Each a number in the interval [0,2^n) corresponds to a vertex with coordinates given by its n-bit binary strings. To vertices are adjacent if they differ in a single bit, i.e. if one is obtained from the other by xor-ing a power of 2.

This anonymous function generates all possible edges by taking every vertex and every bit position to flip. To avoid duplicating an edge in both directions, only 1's are flipped to 0's.

In the more golfed solution, k is used to encode both i and j via k=n*i+j, from which (i,j) can be extracted as (k/n,k%n). This saves a loop in the comprehension. The powers of 2 are done as 1<< to have the right operator precedence.

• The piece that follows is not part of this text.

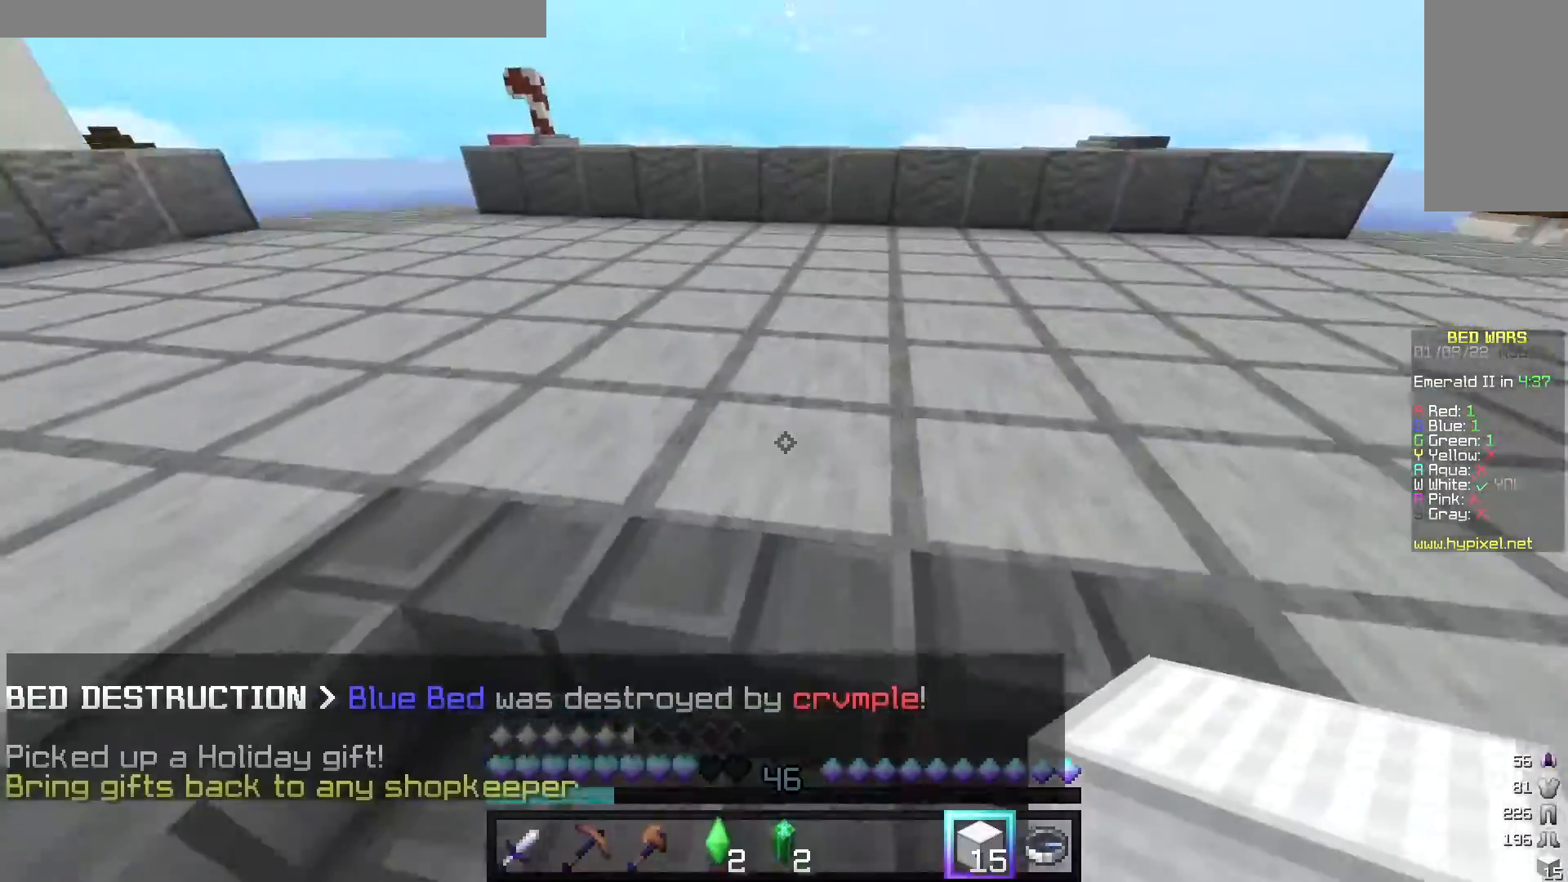
{"keys": ["w"], "mouse": [], "events": [[140, "a", "up"]]}
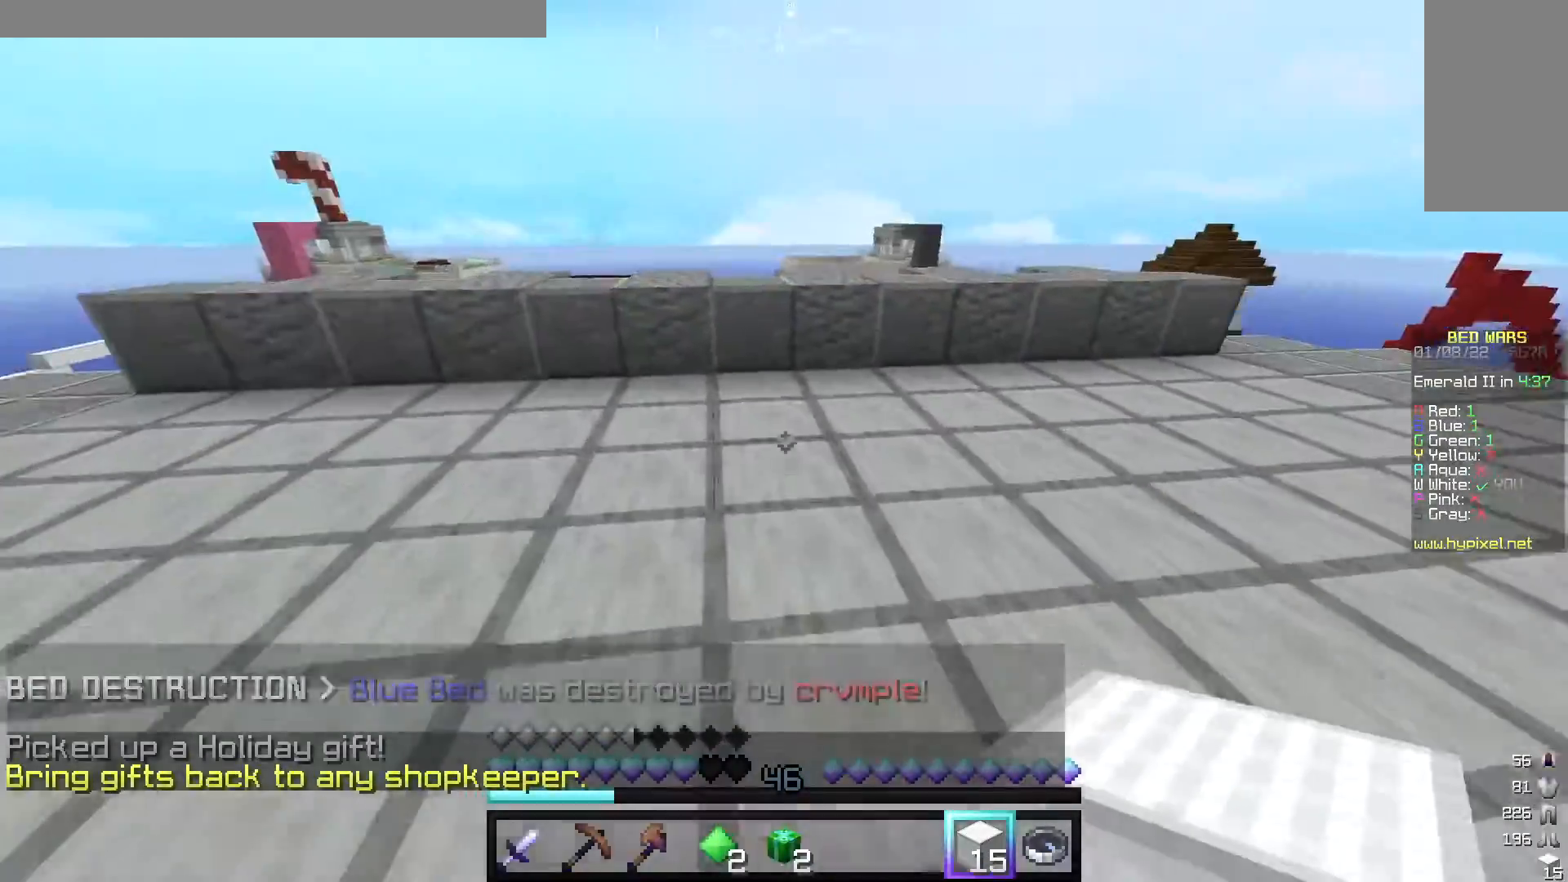
{"keys": ["w"], "mouse": [], "events": [[40, "a", "down"], [180, "a", "up"]]}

An alternative approach of generating each pair of vertices and checking if they are a bit flip apart seems longer (70 bytes):

lambda n:[(i,x)for i in range(2**n)for x in range(i)if(i^x)&(i^x)-1<1] 

Mathematica, 48 24 bytes

EdgeList@*HypercubeGraph

Just an anonymous function that uses built-ins.

Jelly, 13 bytes

ạ/S’
2ṗœc2ÇÐḟ

Try it here. For input 3, the output is:

[[[1, 1, 1], [1, 1, 2]],
 [[1, 1, 1], [1, 2, 1]],
 [[1, 1, 1], [2, 1, 1]],
 [[1, 1, 2], [1, 2, 2]],
 [[1, 1, 2], [2, 1, 2]],
 [[1, 2, 1], [1, 2, 2]],
 [[1, 2, 1], [2, 2, 1]],
 [[1, 2, 2], [2, 2, 2]],
 [[2, 1, 1], [2, 1, 2]],
 [[2, 1, 1], [2, 2, 1]],
 [[2, 1, 2], [2, 2, 2]],
 [[2, 2, 1], [2, 2, 2]]]

I hope [1, 1, 1] etc. is an okay “name”.

Explanation

The first line is a “predicate” on a pair of edges: [A, B] ạ/S’ is equal to sum(abs(A - B)) - 1, which is zero (false-y) iff A and B differ in exactly one coordinate.

The second line is the main program:

• Generate all edges with 2ṗ (Cartesian power of [1, 2]).
• Get all possible pairs using œc2 (combinations of size two without replacement).
• Keep only elements satisfying the predicate defined earlier (ÐḟÇ).